Knaach levantó una pata y les mostró el dedo medio.
Hermoso gritó de forma estruendosa, Precioso se llevó las patas a los ojos. Acto
seguido ambos leones arrastraron a los tres elfos hacia ellos, aplastándolos contra sus
regazos, como intentando protegerlos, tapándoles los ojos.
—¡Eres un grosero, un bruto y un salvaje! —le recriminó Hermoso—. No
deberías ser un león, sino un buitre.
—Si todos los leones son como ustedes entonces ¡no debo ni quiero ser un león!
—No tienes clase, no tienes modales, no tienes decencia ni buenas costumbres,
tampoco eres cortés: eres un monstruo despreciable con modales de ogro.
Los chicos parecían bastante sofocados por el abrazo de los felinos.
—Oh, pues por mí, pueden irse al diablo.
—¡No nos vuelvas a dirigir la palabra nunca más en tu vida! —exigió Hermoso.
—¡NUNCA MÁS! —repitió Precioso.
Los tres leones giraron sus cabezas en diferentes direcciones, estableciendo, desde
ese mismo instante, una dura ley de hielo. Hathor volvió lentamente al lado de
Knaach, mientras que los otros dos chicos se quedaron justo donde estaban. No
volvió a pronunciarse una sola palabra durante el resto del viaje, que, para fortuna de
todos, duró apenas treinta segundos. El lío no había hecho advertir a nadie que la
carroza se había detenido. El mayordomo abrió la puerta, y lo que vieron tras los
delgados y anchos hombros del elfo, fue una hermosa pradera verde.

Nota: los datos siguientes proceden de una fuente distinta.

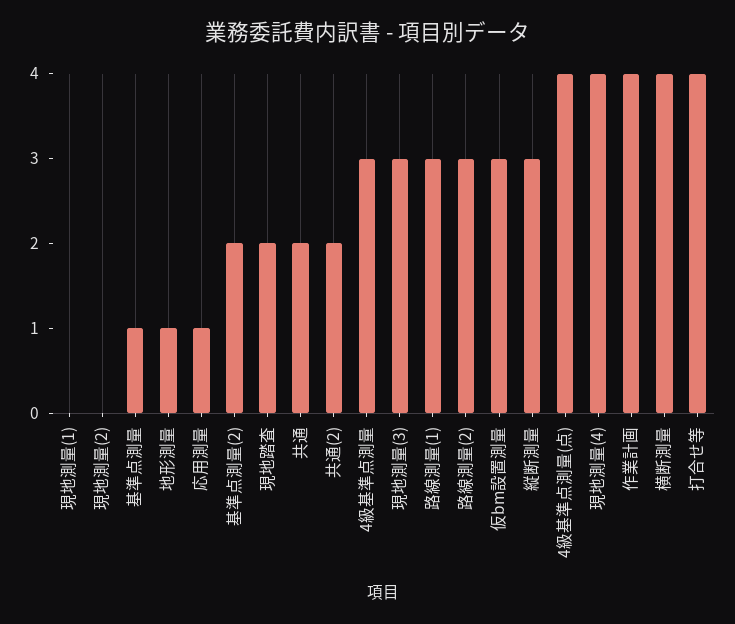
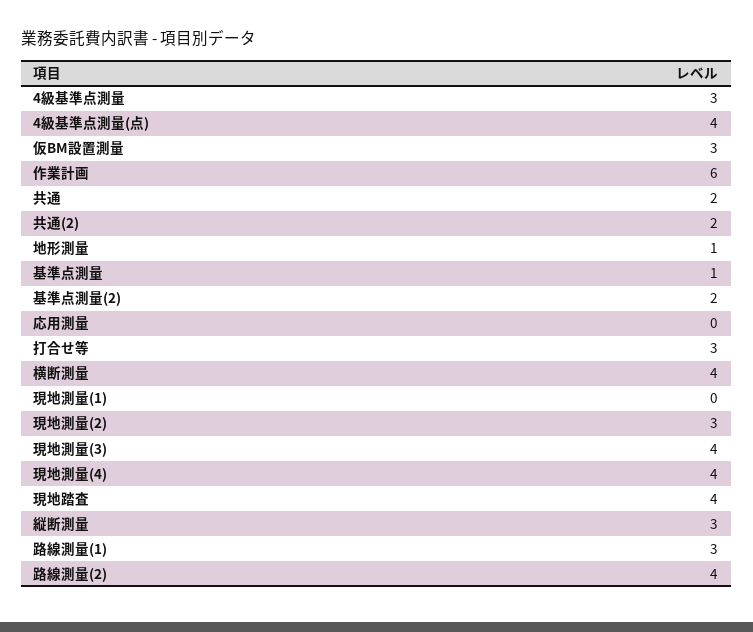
  {
    "現地測量(1)": 0,
-   "現地測量(2)": 0,
+   "現地測量(2)": 3,
    "基準点測量": 1,
    "地形測量": 1,
-   "応用測量": 1,
+   "応用測量": 0,
    "基準点測量(2)": 2,
-   "現地踏査": 2,
+   "現地踏査": 4,
    "共通": 2,
    "共通(2)": 2,
    "4級基準点測量": 3,
-   "現地測量(3)": 3,
+   "現地測量(3)": 4,
    "路線測量(1)": 3,
-   "路線測量(2)": 3,
+   "路線測量(2)": 4,
    "仮bm設置測量": 3,
    "縦断測量": 3,
    "4級基準点測量(点)": 4,
    "現地測量(4)": 4,
-   "作業計画": 4,
+   "作業計画": 6,
    "横断測量": 4,
-   "打合せ等": 4
+   "打合せ等": 3
  }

—Ya pueden descender los excelentísimos leones y sus invitados, los tres niños y
su noble acompañante Knaach.
Knaach y los chicos fueron los primeros en bajarse, mientras que Hermoso y
Precioso no ocultaron su disgusto ante el mayordomo, quien se subió para colocarles
unos delicados guantes de seda en las patas para que pisaran el pasto.
Panék ya había colocado un mantel de cuadros bajo un árbol, y de su brazo
colgaba una gigantesca canasta.
—Como todos acabamos de desayunar, esperaremos un par de horas antes de
almorzar. Pueden ir a jugar por ahí…
—¡Ufa! —exclamó Pisis, corriendo tras sus dos hermanos.